Ask Auntie Trash: What is Love?

More wise words from Auntie Trash. In the month of Valentine's Day, we find out what theatre can teach us about love

Feature by Amy Taylor | 10 Feb 2018

Hey Auntie,

What can theatre teach us about love?

Luv,

Valentine x

Hello Valentine,

Ah, love. If I wasn’t such an embittered theatre critic, I’d know what you were on about. I jest, honestly slightly, mind, because in the immortal words of Foreigner, ‘I Want to Know What Love Is.’ Incidentally, did you know that the lead singer wrote that around the time he was leaving his wife for another woman? What larks! Anyway.

What can theatre teach us about love? Well, I was thinking about the many plays that I’ve seen and read over the years, and I realised that I couldn’t remember one single stage depiction of a happy, functional and stereotypically 'normal' relationship where Everything Works Out Fine. That’s not to say that they don’t exist, I’m sure some fictional theatre couples are happy, or maybe even content, I just can’t think of any.

OK, that’s overly cynical, but hear me out – name one famous play with a couple who encounter no problems in their relationship. Give me the details of a show that doesn’t present some utterly warped version of seduction. And consent? DON’T EVEN GET ME STARTED. For example, one of the best-known plays in the world is William Shakespeare’s Romeo & Juliet, a tragic love story with starcrossed lovers, warring families, poison, sword fights, it’s every playwright's wet dream. But Romeo and Juliet weren’t adults; they were 15 and 13(ish) respectively. They’re not starcrossed lovers, they’re shitty kids! How did you react when something went wrong when you were that age? You overreacted! Why? Because whatever happened was literally The End of the World As You Knew It to your tiny, still-forming brain. Romeo and Juliet didn’t die for love; they died for DRAMA. Cause of death: emo as fuck.
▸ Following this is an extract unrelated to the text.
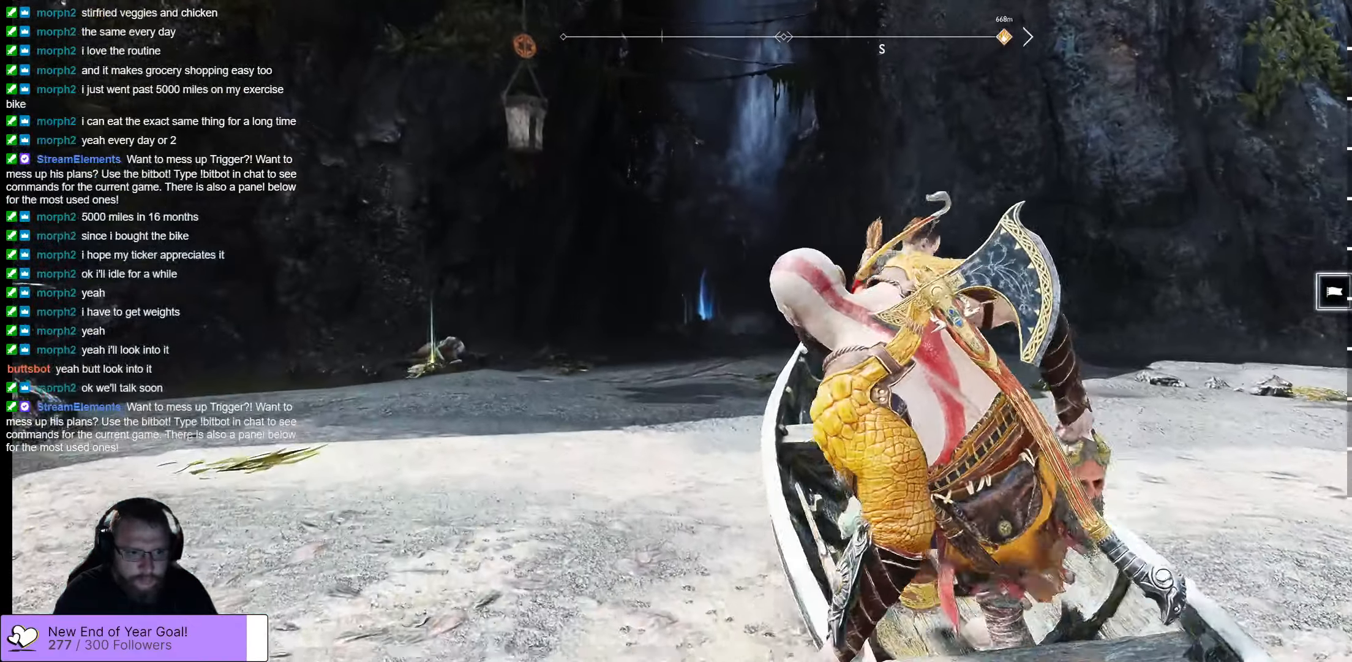
{"buttons": [], "left_stick": "up", "right_stick": "center", "events": []}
Going to the theatre is fun and all, but at the heart of every good show, hell, at the thundering heart of every good story, there has to be one thing: conflict. Do you know who said that? Aristotle said that, and from what he left behind, he knew what he was talking about. Read Poetics if you would like to know more about this and the necessity of conflict between the protagonist and the antagonist. (Available from all good bookshops, shop local and independent, thank you). Without conflict, you don’t have an engaging, riveting piece of art to get lost in, you just have, well, you have blah.

Blah is beige. Blah is the kind of play you go to help out a sort-of-friend with BIG DREAMS and very little talent. Do you want to spend your time watching a bunch of blah? Hell no! We have very little time on this beautiful, but conflicted planet, so, as we continue the long slide down the razor blade of life, it’s useful to know that this thing we call love is never as it appears to be depicted on stage, on screen, in books, etc.

Love can be wonderful. Love can be Hell. It’s really important to learn to tell the difference and find suitable partners, self worth, and to not look for validation through other people. Love is not manipulation. Love is not someone casting a magic spell on you to gain your admiration or killing people for the want of your hand in marriage. That isn’t love. That’s hella problematic. And you deserve better.

To summarise, theatre shows us what love shouldn’t be, but also, in a way, what it could be, so don’t frame fictional love as the perfect relationship just because you saw it on stage. What are you, 15?